Begin at the line below that has "nose: (450, 332)" and stop after the line that has "right back paw: (125, 446)". Please restate only those lines, word for word.

***** Material shown

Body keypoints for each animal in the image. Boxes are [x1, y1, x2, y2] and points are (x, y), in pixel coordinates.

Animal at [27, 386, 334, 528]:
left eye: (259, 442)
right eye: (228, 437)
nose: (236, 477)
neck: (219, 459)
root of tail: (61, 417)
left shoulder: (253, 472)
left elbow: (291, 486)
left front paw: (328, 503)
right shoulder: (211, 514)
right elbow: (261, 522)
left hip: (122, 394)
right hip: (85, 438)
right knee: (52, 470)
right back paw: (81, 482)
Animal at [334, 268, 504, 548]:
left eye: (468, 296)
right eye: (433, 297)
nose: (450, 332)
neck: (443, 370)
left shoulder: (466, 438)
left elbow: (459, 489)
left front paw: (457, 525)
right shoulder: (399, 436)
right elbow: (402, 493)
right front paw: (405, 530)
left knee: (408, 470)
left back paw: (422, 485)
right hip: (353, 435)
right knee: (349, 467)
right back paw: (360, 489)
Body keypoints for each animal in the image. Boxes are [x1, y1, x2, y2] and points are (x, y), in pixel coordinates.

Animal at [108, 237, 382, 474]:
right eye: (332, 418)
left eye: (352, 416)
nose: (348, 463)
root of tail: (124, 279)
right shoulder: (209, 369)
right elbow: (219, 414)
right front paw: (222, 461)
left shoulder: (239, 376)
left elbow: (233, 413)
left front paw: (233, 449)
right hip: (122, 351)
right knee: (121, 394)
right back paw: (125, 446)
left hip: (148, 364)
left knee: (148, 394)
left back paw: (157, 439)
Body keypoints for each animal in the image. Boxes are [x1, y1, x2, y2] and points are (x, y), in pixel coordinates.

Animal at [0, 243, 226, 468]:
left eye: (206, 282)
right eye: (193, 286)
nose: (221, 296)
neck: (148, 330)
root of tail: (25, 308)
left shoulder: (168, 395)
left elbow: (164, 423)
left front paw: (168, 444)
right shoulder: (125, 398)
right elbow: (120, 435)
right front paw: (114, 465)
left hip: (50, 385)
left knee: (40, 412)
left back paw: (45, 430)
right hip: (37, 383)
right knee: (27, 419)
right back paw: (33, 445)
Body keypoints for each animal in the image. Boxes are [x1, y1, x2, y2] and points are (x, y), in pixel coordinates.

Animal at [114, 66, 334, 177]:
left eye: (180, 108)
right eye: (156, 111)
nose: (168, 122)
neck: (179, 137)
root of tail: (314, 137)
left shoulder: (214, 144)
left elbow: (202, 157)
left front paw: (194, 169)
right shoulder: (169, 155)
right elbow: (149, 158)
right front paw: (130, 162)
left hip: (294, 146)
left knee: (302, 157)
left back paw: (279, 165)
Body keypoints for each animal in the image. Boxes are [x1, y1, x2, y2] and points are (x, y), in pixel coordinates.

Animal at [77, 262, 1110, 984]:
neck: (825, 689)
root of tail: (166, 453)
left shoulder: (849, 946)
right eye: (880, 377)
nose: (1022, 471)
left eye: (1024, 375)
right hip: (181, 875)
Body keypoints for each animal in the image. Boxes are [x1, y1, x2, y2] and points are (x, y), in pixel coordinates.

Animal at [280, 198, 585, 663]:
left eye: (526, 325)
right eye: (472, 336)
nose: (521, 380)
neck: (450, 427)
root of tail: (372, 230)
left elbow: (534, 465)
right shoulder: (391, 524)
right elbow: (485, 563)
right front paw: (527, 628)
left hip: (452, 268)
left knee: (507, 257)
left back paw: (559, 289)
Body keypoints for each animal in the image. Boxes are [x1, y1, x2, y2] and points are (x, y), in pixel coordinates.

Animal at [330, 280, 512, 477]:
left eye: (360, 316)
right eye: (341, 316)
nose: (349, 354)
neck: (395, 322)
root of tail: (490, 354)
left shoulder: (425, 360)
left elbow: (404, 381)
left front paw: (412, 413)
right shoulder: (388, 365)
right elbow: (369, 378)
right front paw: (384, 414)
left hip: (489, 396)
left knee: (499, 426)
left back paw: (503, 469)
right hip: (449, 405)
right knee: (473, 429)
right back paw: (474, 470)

**********

Worked solution:
nose: (450, 332)
neck: (443, 370)
left shoulder: (466, 438)
left elbow: (459, 489)
left front paw: (457, 525)
right shoulder: (399, 436)
right elbow: (402, 493)
right front paw: (405, 530)
left knee: (408, 470)
left back paw: (422, 485)
right hip: (353, 435)
right knee: (349, 467)
right back paw: (360, 489)
Body keypoints for each animal in the image. Boxes are [x1, y1, x2, y2] and points are (x, y), in pixel coordinates.

Animal at [108, 237, 382, 474]:
right eye: (332, 418)
left eye: (352, 416)
nose: (348, 463)
root of tail: (124, 279)
right shoulder: (209, 369)
right elbow: (219, 414)
right front paw: (222, 461)
left shoulder: (239, 376)
left elbow: (233, 413)
left front paw: (233, 449)
right hip: (122, 351)
right knee: (121, 394)
right back paw: (125, 446)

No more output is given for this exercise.